Step 3: Inspect Application Logs

Extract exceptions and stack traces from the application runtime.

Diagnostic Commands:

# Check current active log stream (handles multi-container pods)
kubectl logs <pod_name> -n <workload_namespace> --all-containers --tail=100

# Check logs from previously terminated container instances (handles multi-container pods)
kubectl logs <pod_name> -n <workload_namespace> --all-containers -p --tail=100

Signature Identifiers:

Stack Trace / Unhandled Exception: Look for language-specific stack traces (e.g., panic:, NullPointerException, Traceback (most recent call)). This indicates an application bug.
Egress Network Timeout: Look for connection timeouts (e.g., Connection timed out, dial tcp: i/o timeout). Proceed to Step 4 (Verify Connectivity).
Permission Errors (ReadOnlyRootFilesystem): Look for write errors (e.g., Read-only file system, Permission denied when writing to /tmp or /var/log). Propose adding an emptyDir volume mount to that directory in the manifest.

Step 4: Verify Service Connectivity and Network Policies

Troubleshoot connection drops to other services.

Diagnostic Commands:

# Verify target endpoint is active
kubectl get endpoints <target_service_name> -n <target_namespace>

# Query network policies inside namespace
kubectl get networkpolicies -n <workload_namespace> -o yaml

Logic:

If the endpoints list is empty, the target microservice itself is failing to schedule or boot (troubleshoot target service).
If endpoints exist but logs show timeouts, analyze the NetworkPolicy egress blocks. Verify if egress to the target service's IP/port is explicitly whitelisted.

Step 5: Propose GitOps Correction

Following the GitOps boundary, do not apply patches directly to the cluster.

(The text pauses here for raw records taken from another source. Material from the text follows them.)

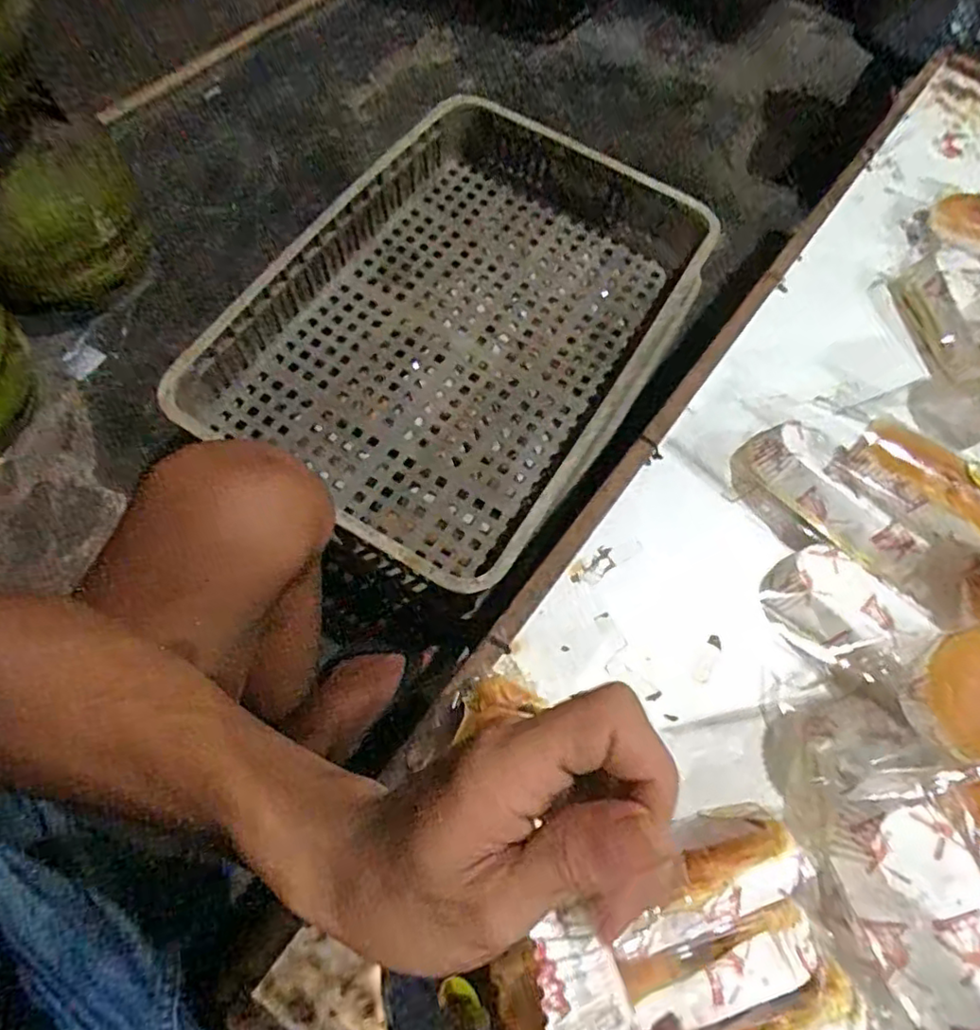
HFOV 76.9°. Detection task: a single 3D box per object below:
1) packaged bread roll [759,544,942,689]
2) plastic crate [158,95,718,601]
[{"bbox_3d":[0.260,0.070,0.460,0.082,0.037,0.099,-36,73,-14],"label":"packaged bread roll"},{"bbox_3d":[-0.023,-0.240,0.747,0.415,0.116,0.641,30,70,10],"label":"plastic crate"}]

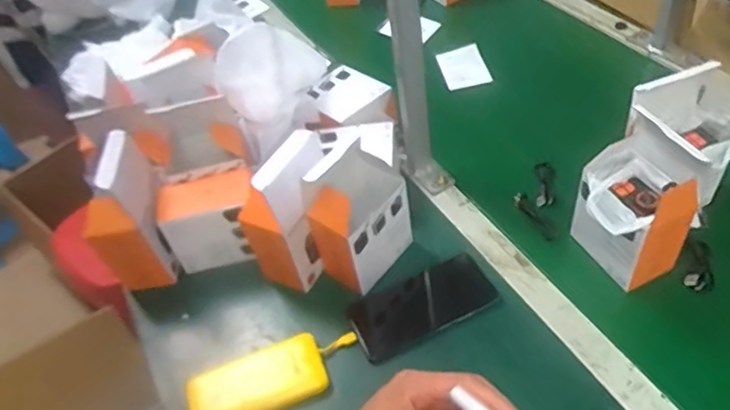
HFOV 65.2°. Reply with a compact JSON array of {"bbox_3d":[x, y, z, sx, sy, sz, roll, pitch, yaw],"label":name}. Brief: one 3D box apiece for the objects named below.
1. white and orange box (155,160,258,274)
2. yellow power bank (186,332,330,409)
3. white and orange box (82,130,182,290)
[{"bbox_3d":[-0.185,0.010,0.691,0.110,0.117,0.072,-13,46,-1],"label":"white and orange box"},{"bbox_3d":[-0.113,0.185,0.596,0.140,0.022,0.069,-21,47,-9],"label":"yellow power bank"},{"bbox_3d":[-0.281,0.007,0.677,0.074,0.173,0.097,-15,46,-3],"label":"white and orange box"}]

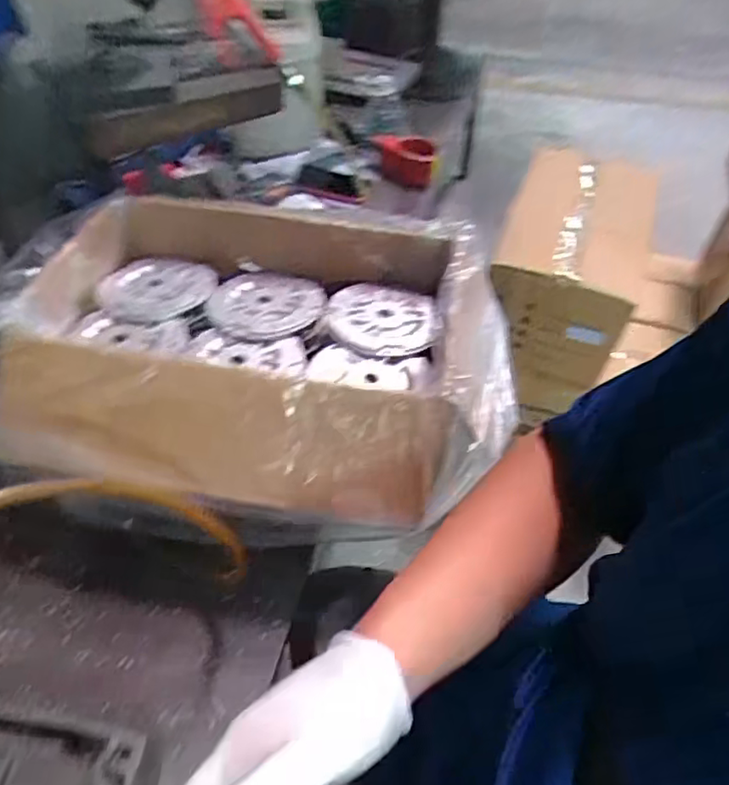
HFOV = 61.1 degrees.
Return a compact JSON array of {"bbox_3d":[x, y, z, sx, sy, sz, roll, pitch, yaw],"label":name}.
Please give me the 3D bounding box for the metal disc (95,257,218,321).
[{"bbox_3d":[-0.259,-0.130,0.767,0.135,0.011,0.135,0,49,0],"label":"metal disc"}]

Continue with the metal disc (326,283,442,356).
[{"bbox_3d":[0.022,-0.088,0.729,0.126,0.013,0.124,0,49,0],"label":"metal disc"}]

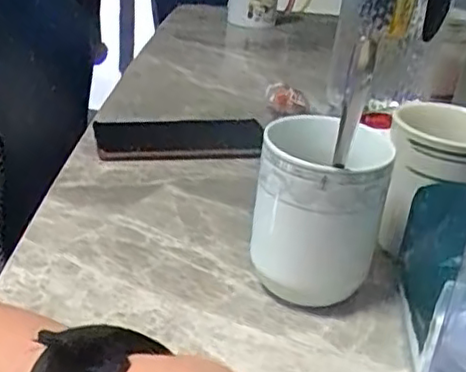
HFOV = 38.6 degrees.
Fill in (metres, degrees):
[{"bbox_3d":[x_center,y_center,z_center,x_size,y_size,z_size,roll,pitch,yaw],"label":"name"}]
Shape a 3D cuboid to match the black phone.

Synthesize the root cause analysis for the human operator (e.g. "payment-api is failing with exit code 137 because its memory limit is set to 256Mi while actual usage spiked to 270Mi").
Generate the corrected YAML manifest patch (e.g. increase memory limits, add missing Secret mounts, or add tolerations for Spot nodes).
Check if a branch or Pull Request (PR) already exists for this workload/failure. If so, update the existing branch/PR or notify the user instead of creating a duplicate. Otherwise, create a branch, commit the change, and open a Pull Request (PR) on GitHub. Wait for human merge.